→ What you should do
From the entries that follow, extract each line holding the string "Silkscreen".

→ The data
##########

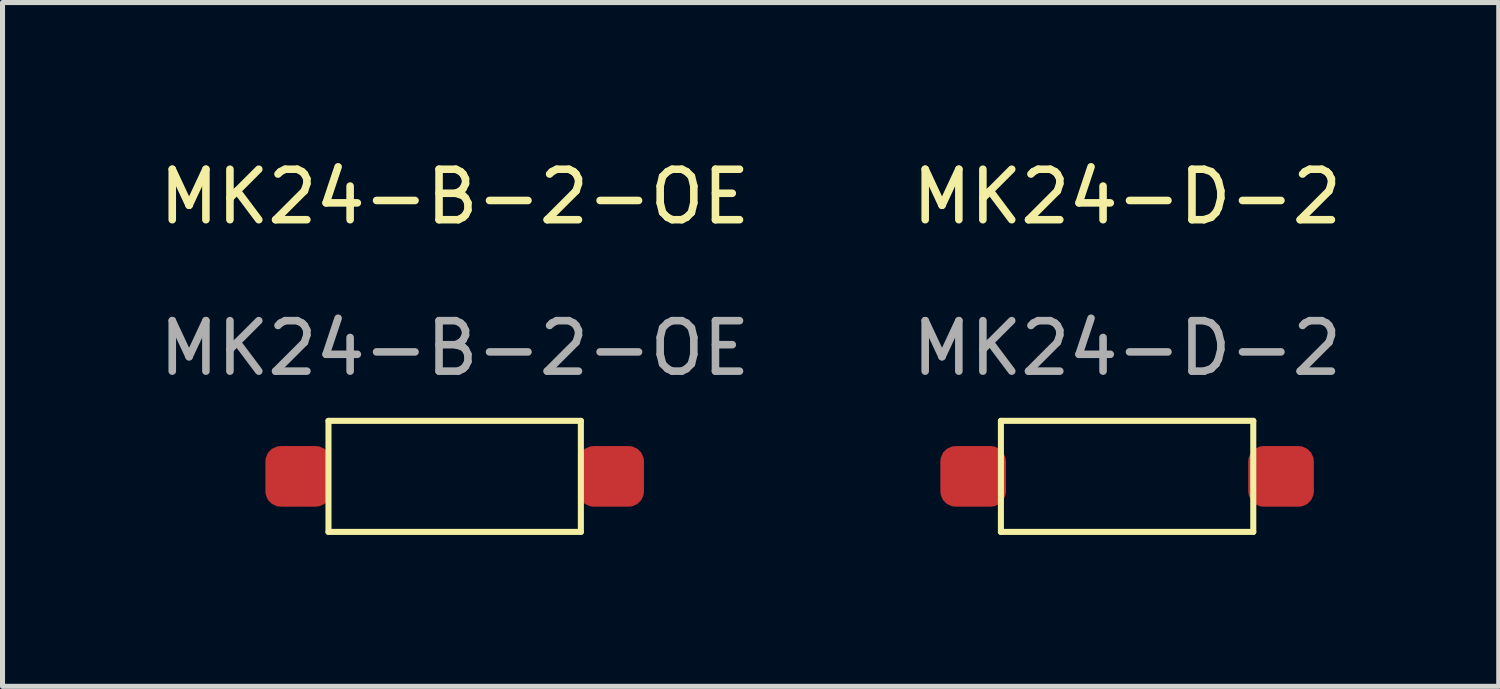
<source format=kicad_pcb>
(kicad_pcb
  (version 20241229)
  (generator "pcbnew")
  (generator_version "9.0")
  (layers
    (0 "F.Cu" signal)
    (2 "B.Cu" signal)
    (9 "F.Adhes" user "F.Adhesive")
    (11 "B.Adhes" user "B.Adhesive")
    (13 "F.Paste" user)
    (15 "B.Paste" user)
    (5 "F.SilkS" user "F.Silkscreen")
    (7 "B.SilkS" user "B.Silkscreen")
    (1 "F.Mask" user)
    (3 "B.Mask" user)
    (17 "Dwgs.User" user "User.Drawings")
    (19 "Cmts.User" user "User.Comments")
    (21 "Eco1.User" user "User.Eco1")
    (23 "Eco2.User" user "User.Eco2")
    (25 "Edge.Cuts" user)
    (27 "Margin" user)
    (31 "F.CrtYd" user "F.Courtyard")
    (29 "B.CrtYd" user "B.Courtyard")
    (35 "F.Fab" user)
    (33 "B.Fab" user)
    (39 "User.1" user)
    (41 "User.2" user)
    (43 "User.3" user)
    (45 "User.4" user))
  (footprint "MK24-D-2"
    (layer "F.Cu")
    (at 19.28 6.388)
    (property "Reference" "MK24-D-2" (at 0 -5.54 0) (unlocked yes) (layer "F.SilkS") (effects (font (size 1 1) (thickness 0.15))))
    (attr smd)
    (fp_line (start -2.5 -1.1) (end -2.5 1.1) (stroke (width 0.12) (type solid)) (layer "F.SilkS"))
    (fp_line (start -2.5 1.1) (end 2.5 1.1) (stroke (width 0.12) (type solid)) (layer "F.SilkS"))
    (fp_line (start 2.5 -1.1) (end -2.5 -1.1) (stroke (width 0.12) (type solid)) (layer "F.SilkS"))
    (fp_line (start 2.5 1.1) (end 2.5 -1.1) (stroke (width 0.12) (type solid)) (layer "F.SilkS"))
    (fp_text user "${REFERENCE}" (at 0 -2.54 0) (unlocked yes) (layer "F.Fab") (effects (font (size 1 1) (thickness 0.15))))
    (pad "1" smd roundrect (at -3.05 0) (size 1.3 1.2) (layers "F.Cu" "F.Mask" "F.Paste") (roundrect_rratio 0.25))
    (pad "2" smd roundrect (at 3.05 0) (size 1.3 1.2) (layers "F.Cu" "F.Mask" "F.Paste") (roundrect_rratio 0.25)))
  (footprint "MK24-B-2-OE"
    (layer "F.Cu")
    (at 5.958 6.388)
    (property "Reference" "MK24-B-2-OE" (at 0 -5.54 0) (unlocked yes) (layer "F.SilkS") (effects (font (size 1 1) (thickness 0.15))))
    (attr smd)
    (fp_line (start -2.5 -1.1) (end -2.5 1.1) (stroke (width 0.12) (type solid)) (layer "F.SilkS"))
    (fp_line (start -2.5 1.1) (end 2.5 1.1) (stroke (width 0.12) (type solid)) (layer "F.SilkS"))
    (fp_line (start 2.5 -1.1) (end -2.5 -1.1) (stroke (width 0.12) (type solid)) (layer "F.SilkS"))
    (fp_line (start 2.5 1.1) (end 2.5 -1.1) (stroke (width 0.12) (type solid)) (layer "F.SilkS"))
    (fp_text user "${REFERENCE}" (at 0 -2.54 0) (unlocked yes) (layer "F.Fab") (effects (font (size 1 1) (thickness 0.15))))
    (pad "1" smd roundrect (at -3.1 0) (size 1.3 1.2) (layers "F.Cu" "F.Mask" "F.Paste") (roundrect_rratio 0.25))
    (pad "2" smd roundrect (at 3.1 0) (size 1.3 1.2) (layers "F.Cu" "F.Mask" "F.Paste") (roundrect_rratio 0.25)))
  (gr_rect
    (start -3 -3)
    (end 26.643 10.548)
    (stroke (width 0.1) (type default))
    (fill no)
    (layer "Edge.Cuts")))
</source>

##########

→ Answer space
    (5 "F.SilkS" user "F.Silkscreen")
    (7 "B.SilkS" user "B.Silkscreen")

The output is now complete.